I started dating this really nice guy, but in the midst of dating him (roughly a month) I realized that I wasn’t sexually attracted to him. I didn’t want to kiss him anymore or doing anything romantic. But I really enjoyed his company. He isn’t a big talker and can’t hold a conversation with me, he’s also made it clear with his actions that he doesn’t know how to lead a relationship, if I don’t talk there’s silence or no movement forward.
I know he really likes me, but I’m not there.

Eventually I met his friends, and his best friend stood out because we clicked instantly. We would talk all night while the guy I’m dating sat in silence. The best friend came over to my place on behalf of the guy I was dating to see if I would be up to making it official. We spent the whole day/night at my pool talking, listening to music, and… kissing.
He’s made it clear that he’s attracted to me, but can’t be near me because his friend likes me.

I called it quits with the guy I was dating and opted to be friends. The best friend still keeps his distance out of respect for his friend. But I can’t stop thinking about him and want to date him.

I never dated two friends before, but I really want to date him. Any advice on how I should go about this situation?

6 comments
  1. Out of respect for both of them and their friendship.

    Leave them alone.

    You don’t want to be that girl who ruins a guys friendship.

    It sounds like you already went behind his back, and that’s not a good foundation for starting a new relationship with someone… Let alone his friend.

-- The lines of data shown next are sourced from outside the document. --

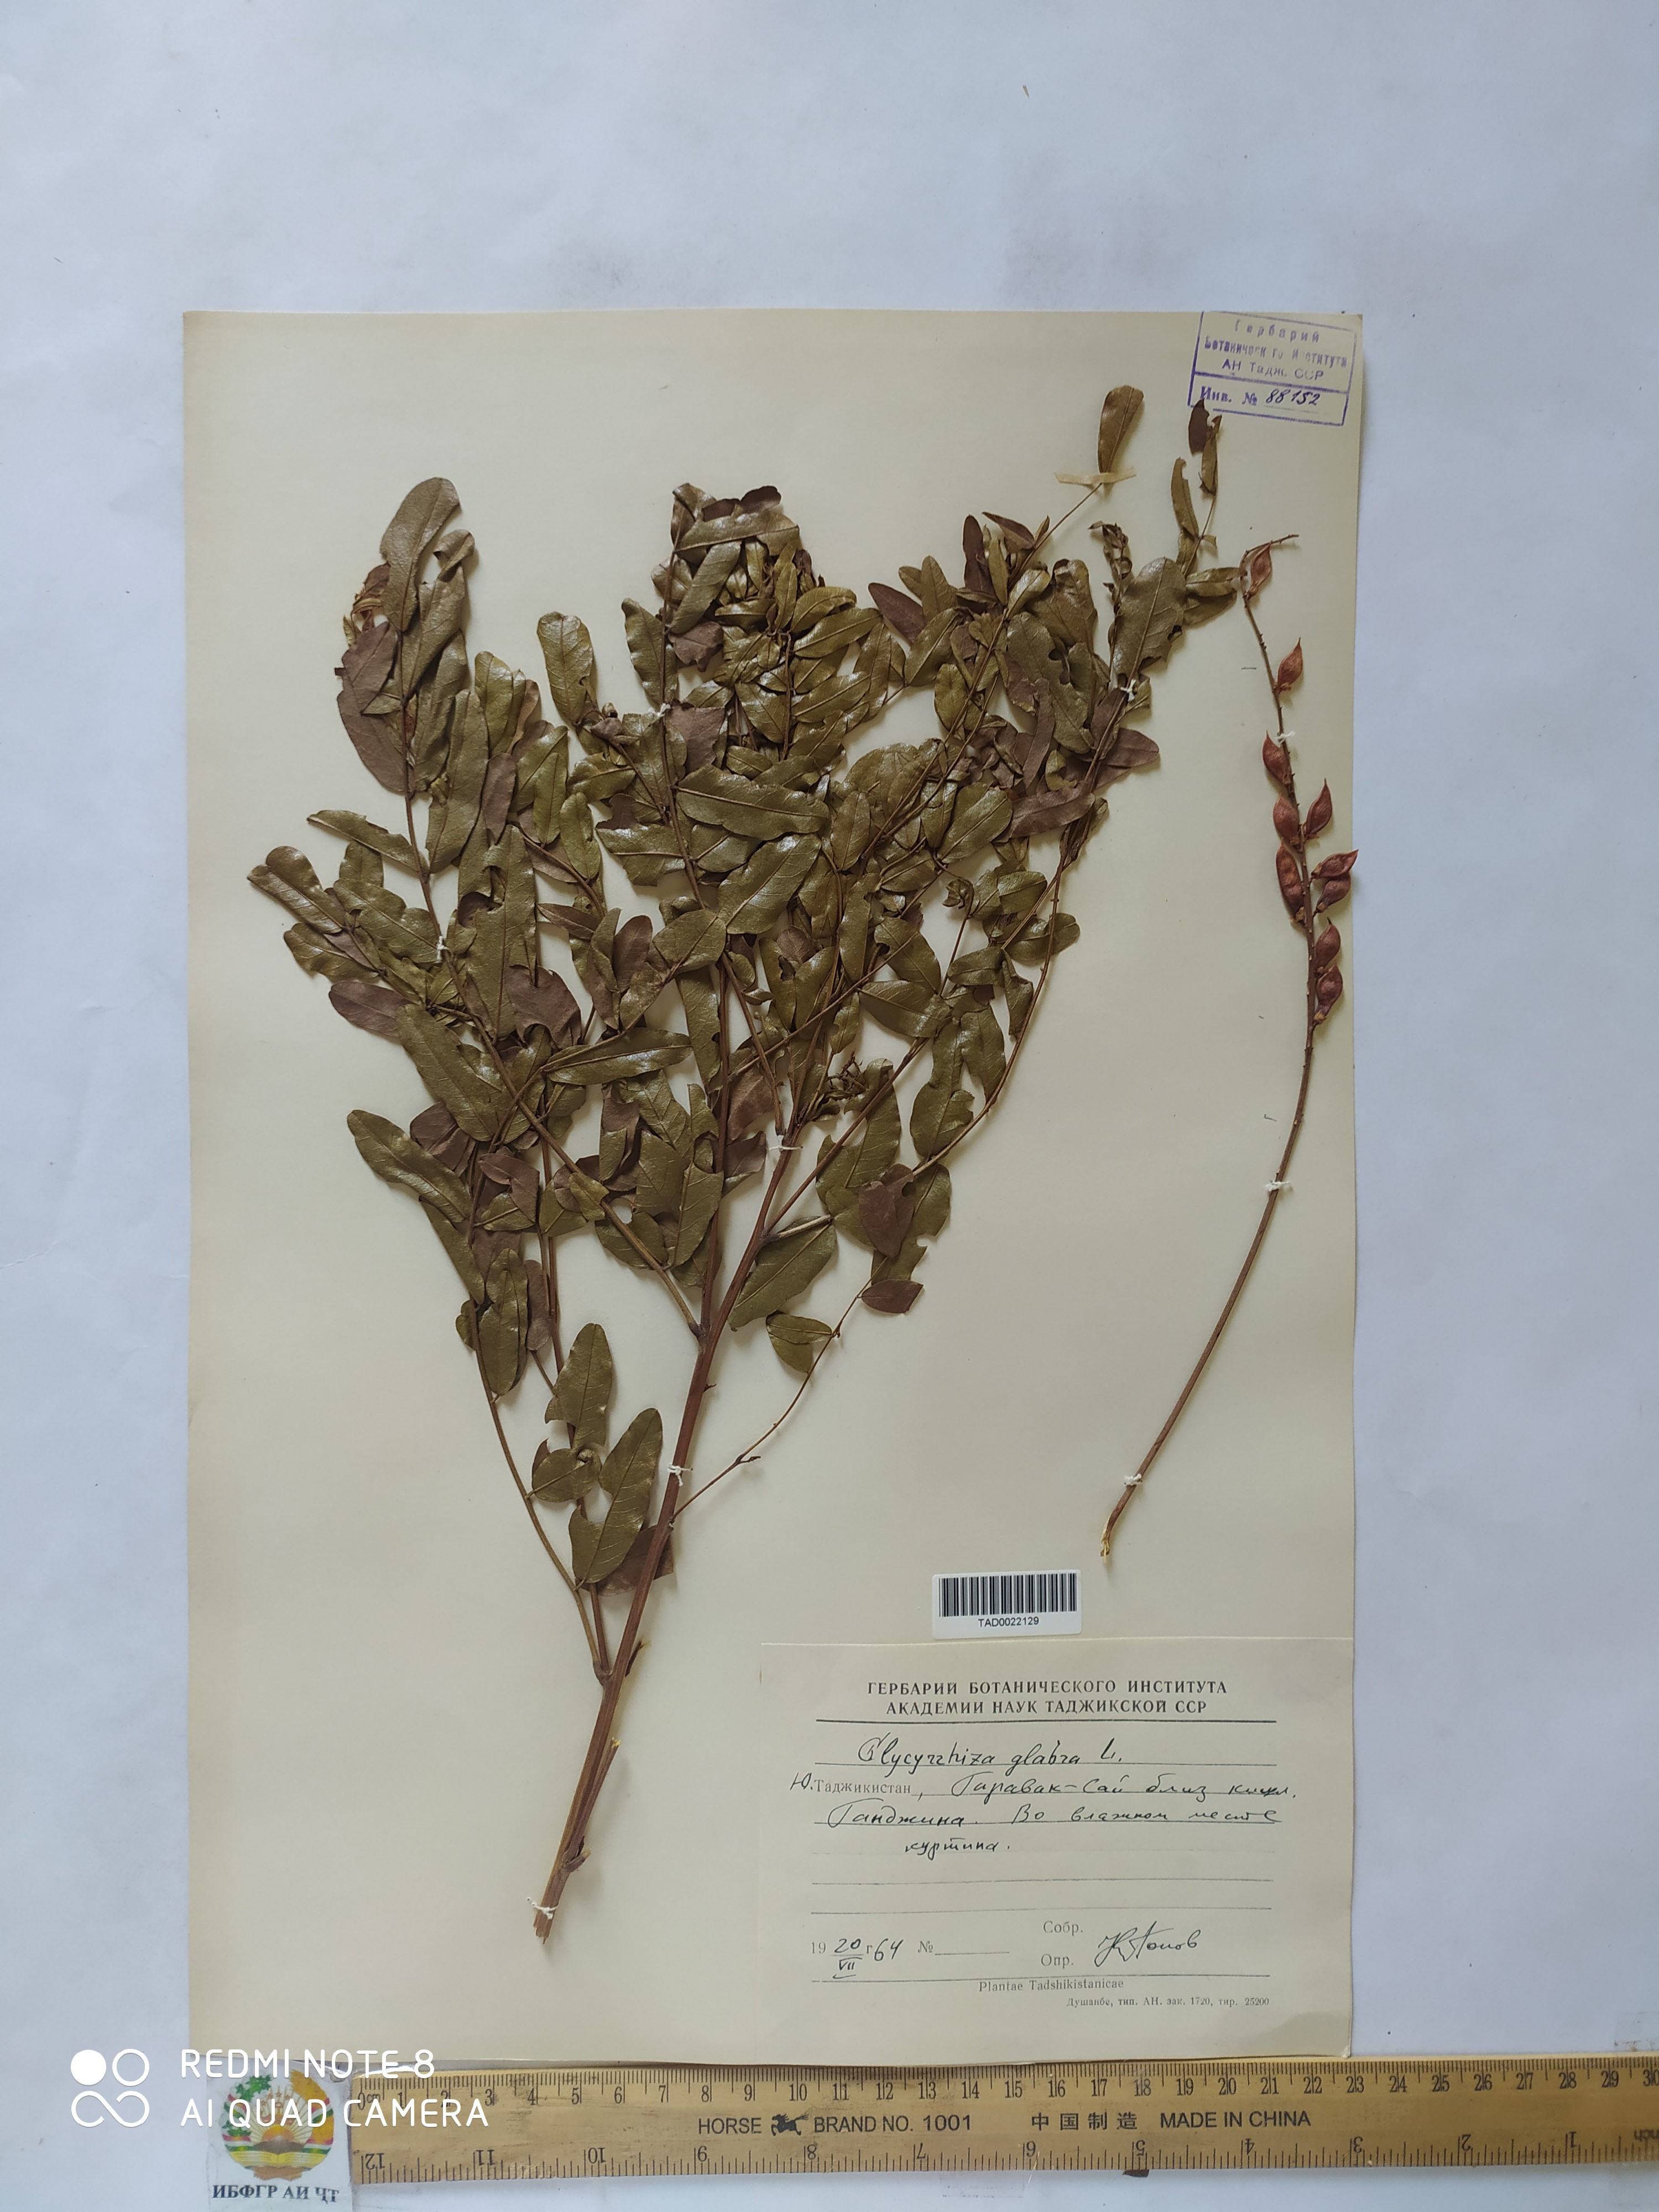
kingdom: Plantae
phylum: Tracheophyta
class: Magnoliopsida
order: Fabales
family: Fabaceae
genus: Glycyrrhiza
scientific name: Glycyrrhiza glabra
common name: Liquorice
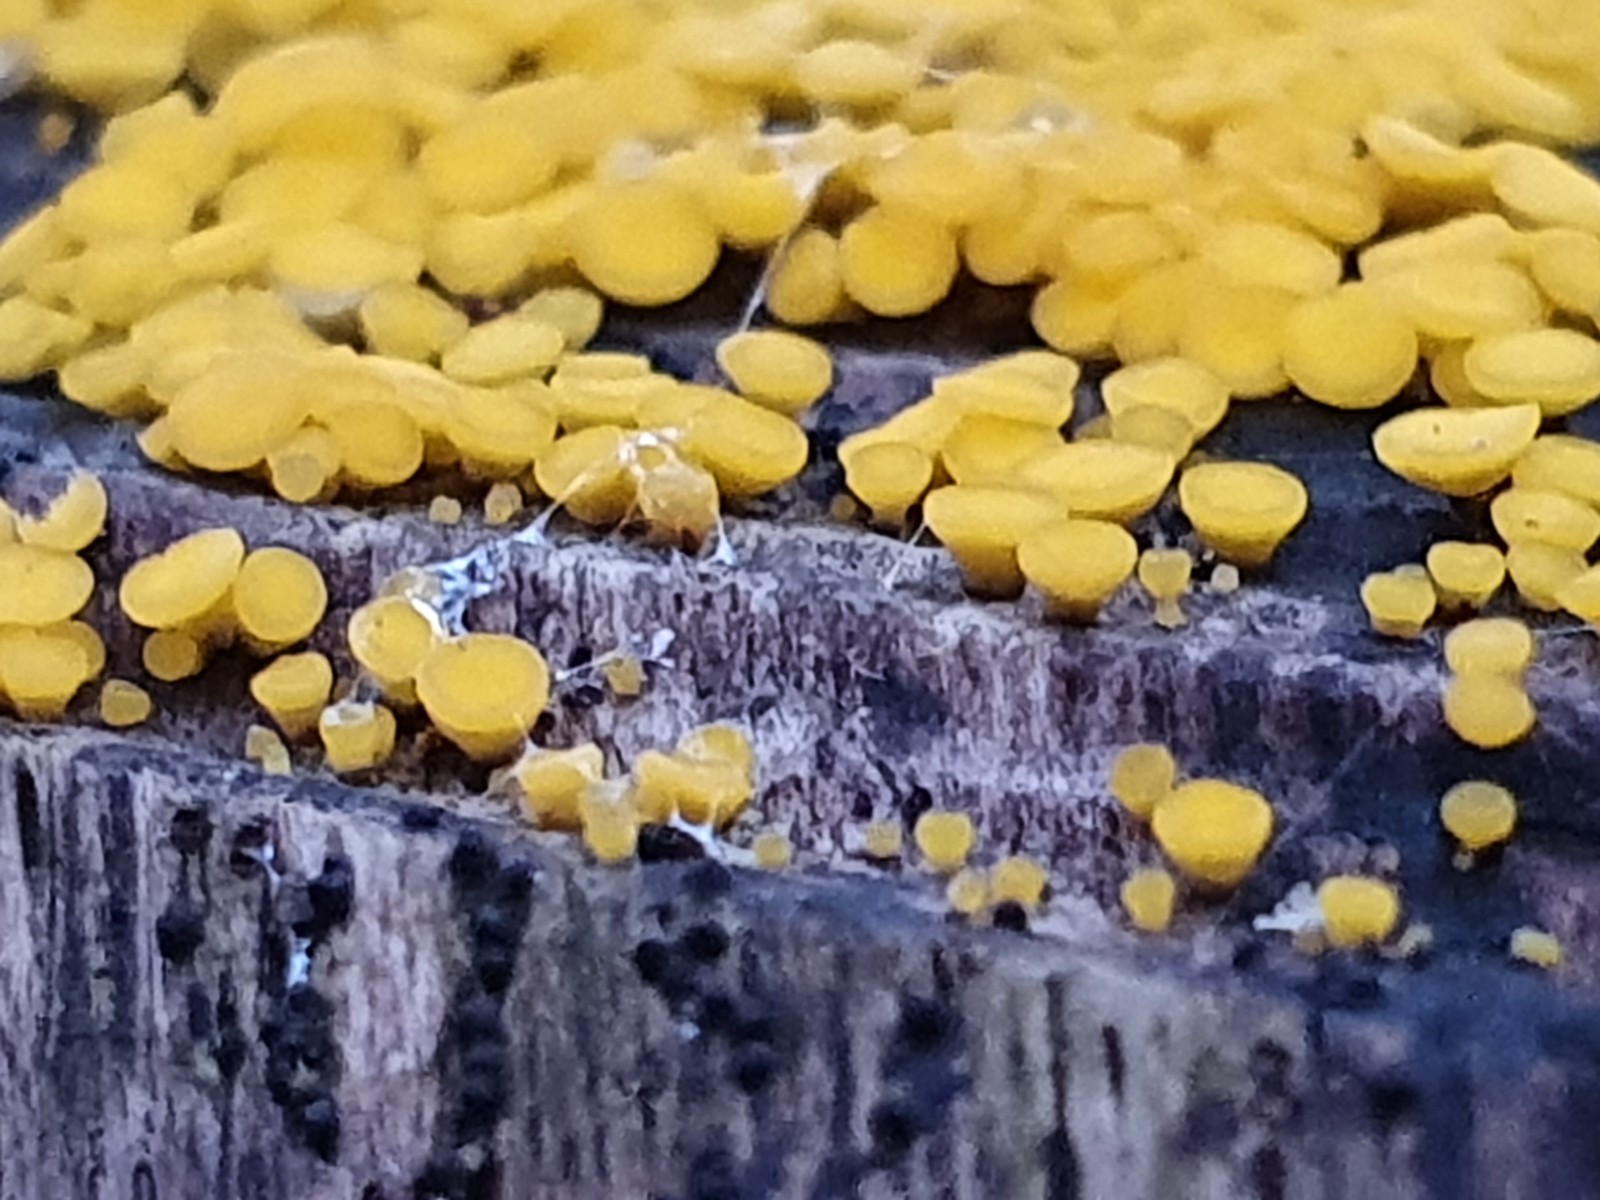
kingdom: Fungi
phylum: Ascomycota
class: Leotiomycetes
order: Helotiales
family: Pezizellaceae
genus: Calycina
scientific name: Calycina citrina
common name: almindelig gulskive
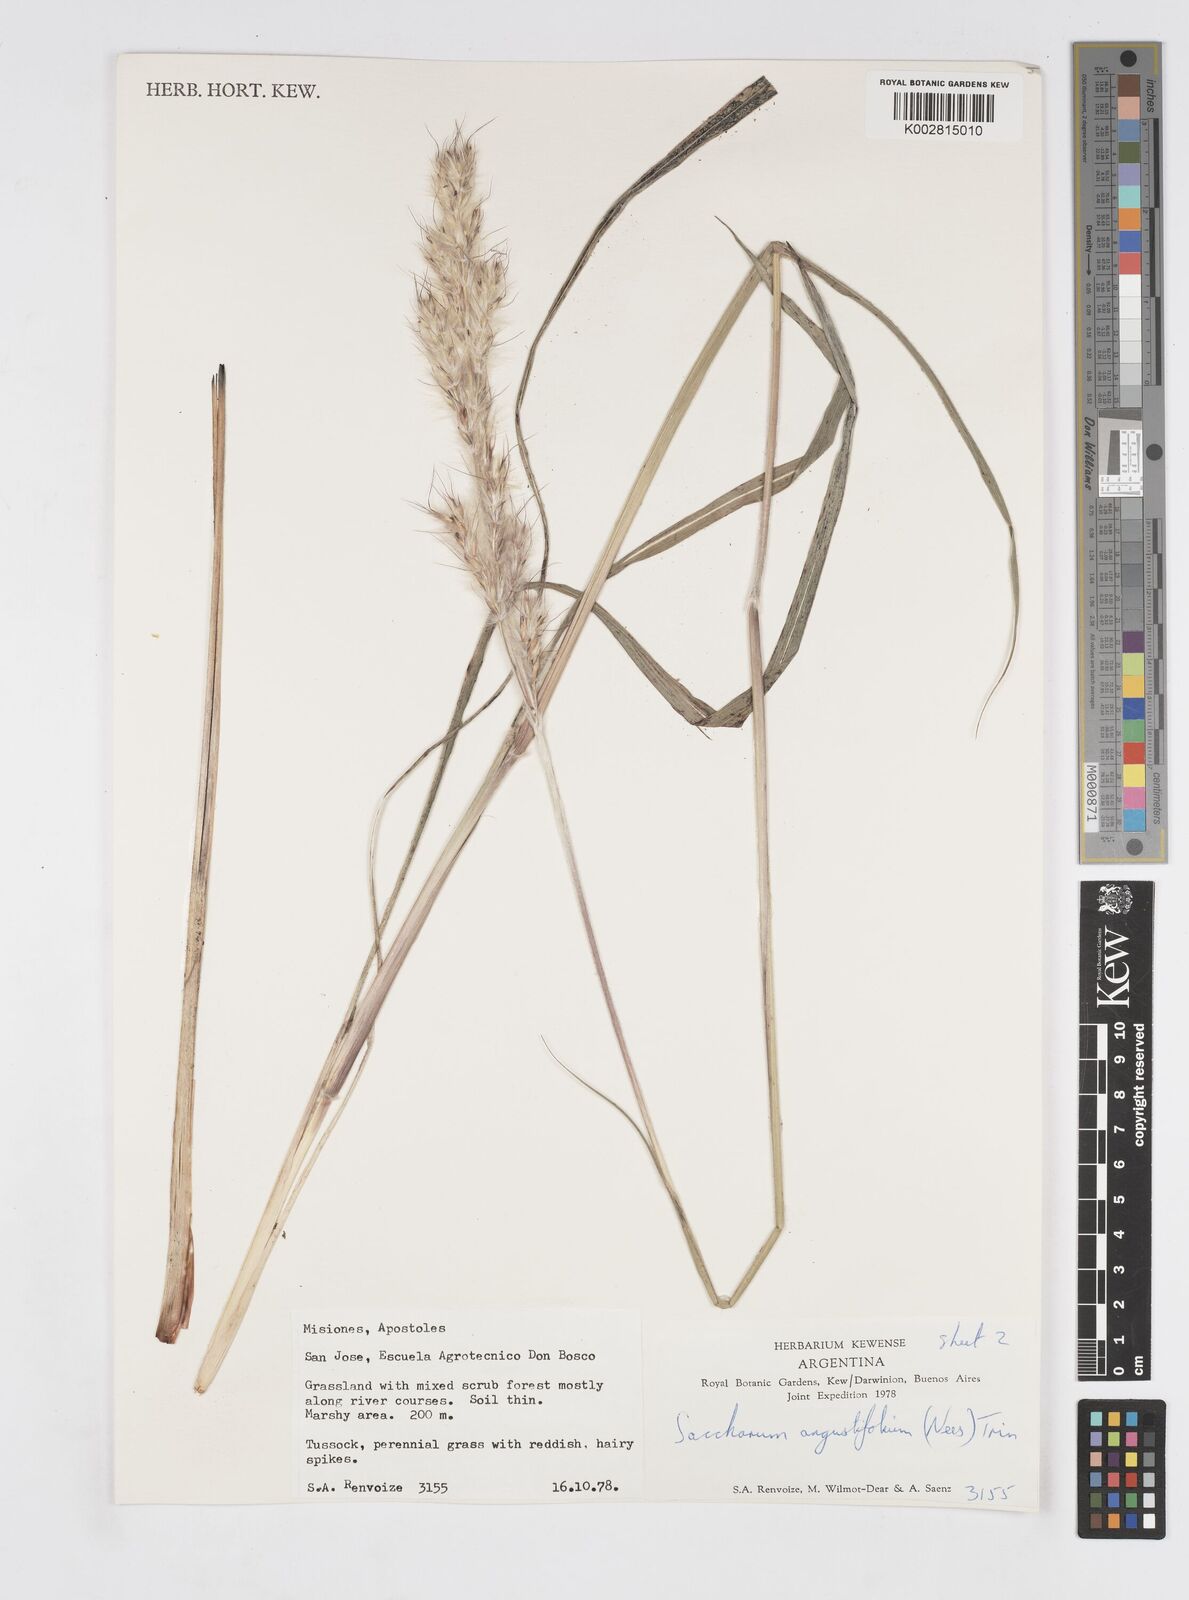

  2. Damn lol his “best friend” sounds kind of like a douche to be honest, no offense. I know if it was one of my bros and he really liked a girl, I wouldn’t go near her even if she did like me. So the fact that he’s willing to betray his friend over a girl he wants to have sex with is telling of his character

    It reminds me of always sunny when charlie was really into the waitress and dennis used sex with her to gain leverage over charlie lol

    I can only imagine how miserable the dude felt when his “”friend”” was chatting up the girl he really likes. He probably does this to him all the time tbh

  3. Speak to the guy you were dating, tell him you like his friend. And ask him how he would feel if something were to happen with you and his friend. It’s a bit of a man’s code, your mate shouldn’t just go date your ex, unless he’s makes it known hes alright with it.

  4. I don’t think you owe anything to the first guy. If the friend is willing to pursue something more with you then he should be the one to talk to his friend about dating you.

  5. The best friend is keeping his distance “out of respect for his friend”, after the same best friend ended up kissing OP while meeting with her on behalf of the ex? If you care for nice guy at all, I would walk away from the “best friend”. At the very least, give it a lot of time before pursuing the best friend.

  6. So you want to fuck up a friendship because you’re horny for a guy you barely know? First dude dodged a bullet.

    His friend sounds like an ass too, but hopefully he’s seeing the light now. Here’s to hoping his friend is a true bro and tells you to fuck off. If not though, at least tell the first dude so he can cut his “best friend” off.

    Ask yourself if you’d be ok with a guy dumping you to date your best friend.